Keeping Hope Alive

The day began, as most days in Uganda, embracing the stillness and serenity of the morning.  The first stop, at Murole Preparatory School, was truly inspiring.  Head Master, Norman Tushabe greeted us and provided a tour of his school where 74 of our 130 orphans attend.  Mr. Tushabe was a successful teacher at another school when he realized he could be more effective in his home village.  It was then he decided to return.  His last name is his inspiration and means let’s pray.  His prayers are constantly being answered and today his compound includes equivalent of our kindergarten through seventh grade classrooms, a computer lab without internet, boy’s and girl’s dormitories, a piggery, a soccer field, and a multipurpose room under construction.  Mr.
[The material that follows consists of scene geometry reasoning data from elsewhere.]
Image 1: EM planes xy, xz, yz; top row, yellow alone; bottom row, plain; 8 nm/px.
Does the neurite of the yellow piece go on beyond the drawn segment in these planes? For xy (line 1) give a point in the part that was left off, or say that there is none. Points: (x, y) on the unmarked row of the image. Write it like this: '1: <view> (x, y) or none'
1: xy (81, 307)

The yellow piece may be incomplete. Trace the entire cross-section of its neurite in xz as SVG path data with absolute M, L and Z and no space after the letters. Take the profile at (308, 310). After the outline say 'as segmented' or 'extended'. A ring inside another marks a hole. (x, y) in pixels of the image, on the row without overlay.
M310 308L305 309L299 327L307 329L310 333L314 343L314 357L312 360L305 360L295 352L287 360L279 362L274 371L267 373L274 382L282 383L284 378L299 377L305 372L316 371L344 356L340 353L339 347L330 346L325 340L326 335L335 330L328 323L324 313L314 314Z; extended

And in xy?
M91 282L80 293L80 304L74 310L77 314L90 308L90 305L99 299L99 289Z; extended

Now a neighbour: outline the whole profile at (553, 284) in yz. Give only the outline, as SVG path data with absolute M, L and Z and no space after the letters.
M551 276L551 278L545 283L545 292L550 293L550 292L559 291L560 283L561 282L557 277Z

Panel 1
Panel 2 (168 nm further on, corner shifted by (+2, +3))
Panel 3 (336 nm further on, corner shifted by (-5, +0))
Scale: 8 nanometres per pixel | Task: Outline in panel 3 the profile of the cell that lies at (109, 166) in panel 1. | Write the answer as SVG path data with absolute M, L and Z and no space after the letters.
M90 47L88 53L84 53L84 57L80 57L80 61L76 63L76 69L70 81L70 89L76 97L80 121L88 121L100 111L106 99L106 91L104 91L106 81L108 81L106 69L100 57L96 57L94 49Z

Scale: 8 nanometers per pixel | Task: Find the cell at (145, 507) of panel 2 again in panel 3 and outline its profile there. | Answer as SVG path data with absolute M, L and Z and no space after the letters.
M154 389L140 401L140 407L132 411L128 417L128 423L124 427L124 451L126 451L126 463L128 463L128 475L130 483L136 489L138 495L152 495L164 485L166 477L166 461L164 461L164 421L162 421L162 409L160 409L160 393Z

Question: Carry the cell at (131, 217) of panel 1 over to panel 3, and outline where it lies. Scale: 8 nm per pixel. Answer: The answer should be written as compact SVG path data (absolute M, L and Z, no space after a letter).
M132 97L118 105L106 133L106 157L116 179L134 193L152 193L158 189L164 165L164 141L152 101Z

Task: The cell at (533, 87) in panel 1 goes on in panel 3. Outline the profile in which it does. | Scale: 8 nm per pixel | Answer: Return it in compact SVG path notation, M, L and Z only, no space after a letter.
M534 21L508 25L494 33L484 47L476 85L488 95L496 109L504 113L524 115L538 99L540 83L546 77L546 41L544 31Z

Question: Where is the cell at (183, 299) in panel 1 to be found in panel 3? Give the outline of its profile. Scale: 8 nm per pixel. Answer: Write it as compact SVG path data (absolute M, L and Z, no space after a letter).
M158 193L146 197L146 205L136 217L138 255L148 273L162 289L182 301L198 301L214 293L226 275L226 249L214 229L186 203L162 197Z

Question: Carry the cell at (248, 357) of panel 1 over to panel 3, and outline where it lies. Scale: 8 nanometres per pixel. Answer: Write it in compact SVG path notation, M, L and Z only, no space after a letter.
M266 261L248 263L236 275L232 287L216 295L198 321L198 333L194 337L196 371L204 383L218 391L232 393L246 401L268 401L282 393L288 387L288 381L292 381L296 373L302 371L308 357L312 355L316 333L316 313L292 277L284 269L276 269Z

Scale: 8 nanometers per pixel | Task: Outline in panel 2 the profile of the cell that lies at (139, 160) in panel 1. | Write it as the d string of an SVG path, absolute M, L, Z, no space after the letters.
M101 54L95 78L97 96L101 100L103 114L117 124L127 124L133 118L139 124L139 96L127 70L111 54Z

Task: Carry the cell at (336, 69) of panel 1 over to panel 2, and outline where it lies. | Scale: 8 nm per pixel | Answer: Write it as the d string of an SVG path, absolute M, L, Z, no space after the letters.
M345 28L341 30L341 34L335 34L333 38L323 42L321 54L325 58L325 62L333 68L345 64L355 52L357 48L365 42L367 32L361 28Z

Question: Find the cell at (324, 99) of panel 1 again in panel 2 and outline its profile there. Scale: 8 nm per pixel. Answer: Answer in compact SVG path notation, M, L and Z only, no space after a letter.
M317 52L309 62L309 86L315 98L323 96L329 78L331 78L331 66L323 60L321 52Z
Tushabe stood tall and a faraway look descended upon him as he spoke of the future for his school.  “My dream, he announced “is where students excel academically and [are] morally upright and are God fearing.” Next approximately 75 guardians engaged in a stimulating seminar expertly lead by VTT member Suzanne Greenberg, CEO of the Child Abuse and Neglect Council Great Lakes Bay Region.  In addition to a review of basic disciplinary practices, Suzanne guided the group thorough the difficult territory of caning and sexual abuse.  She was skilled and demonstrated alternative methods of discipline via a role play which introduced the idea of “time out” with 2 and 3-year-old children.  Sue Waechter, trained the ACT Uganda staff and a few community members in Creating Strategic Partnerships.  The group actively participated and were ready with examples of relevant application for Muko. The full day of activities ended with a staff and community training at the Muko campground complete with a delicious buffet of local dishes.  The staff gratefully acknowledged the support of their American partners.  Rotary VTT member, Richard Dolinski, was professional in his delivery and appropriate in culturally translating child development.  His presentation provoked much discussion and creative solutions proffered by staff and community members alike. Although it was evident that there is still much work to do, everyone left full of hope, shaking hands, and renewing their individual commitments to the ACT mission and Rotary values.  The day ended, as most days in Uganda, enveloped in darkness with the beauty of a star-spangled sky.